Em Santana, a Prefeitura anunciou o After Virada Santana Fest, marcado para os dias 1º e 2 de janeiro, na Avenida Santana. A proposta é transformar o tradicional “dia seguinte” em mais um grande encontro popular, com estrutura de shows e artistas de alcance nacional. Entre os nomes divulgados estão Ju Marques, apontada como um dos principais fenômenos recentes da seresta nas redes sociais, além de Brundo e Denner, Tayná Bitencourt, Os Caras do Arrocha e Letícia Auoly. A programação amplia a movimentação na cidade, que já costuma receber grande público na noite da virada.

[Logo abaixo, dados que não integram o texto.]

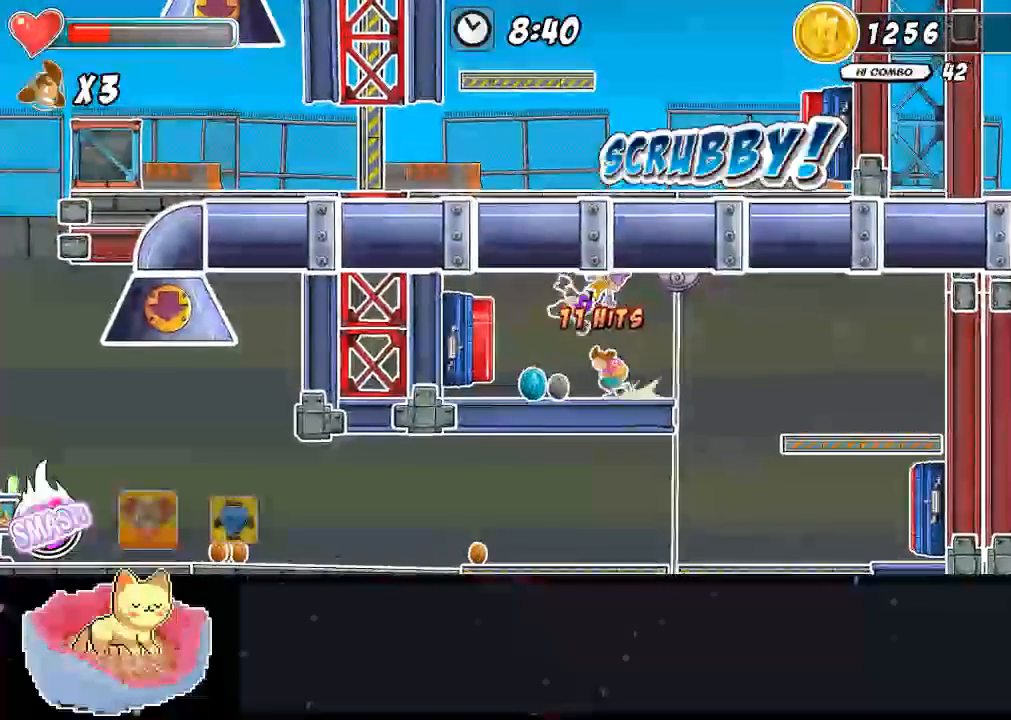
Gameplay with a controller (Xbox layout); each line is a JSON object with the inputs held at the frame after it. "events" lists button and stick changes between this image and that frame as [ms after this image, input, new state], when the widget could be followed in between. Not read: L3 R3.
{"buttons": [], "left_stick": "center", "right_stick": "center", "events": [[67, "X", "up"], [133, "A", "up"], [200, "X", "down"], [500, "X", "up"]]}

Do outro lado da ponte, Macapá também concentra atrações de Réveillon na orla do Santa Inês, com eventos que reúnem música, aparelhagens e artistas populares. A proposta das agendas paralelas é manter a capital e Santana em fluxo contínuo de visitantes, fortalecendo o turismo interno e aquecendo a economia criativa local, com impacto direto em setores como alimentação, transporte e comércio informal.
Além de entretenimento, as prefeituras e o governo estadual costumam reforçar esquemas de ordenamento urbano e apoio a empreendedores durante o período. Neste ano, por exemplo, o estado abriu seleções e orientações para trabalhadores de bebidas e alimentos atuarem no Réveillon do Amapá 2026, medida que ajuda a organizar a ocupação de espaços e estimular renda temporária.
Com isso, a virada na Grande Macapá deixa de ser apenas uma noite e passa a funcionar como um “festival estendido”, em que o público pode escolher entre diferentes palcos e estilos musicais ao longo de vários dias — uma estratégia que consolida o Réveillon como um dos momentos de maior circulação e celebração popular no Amapá.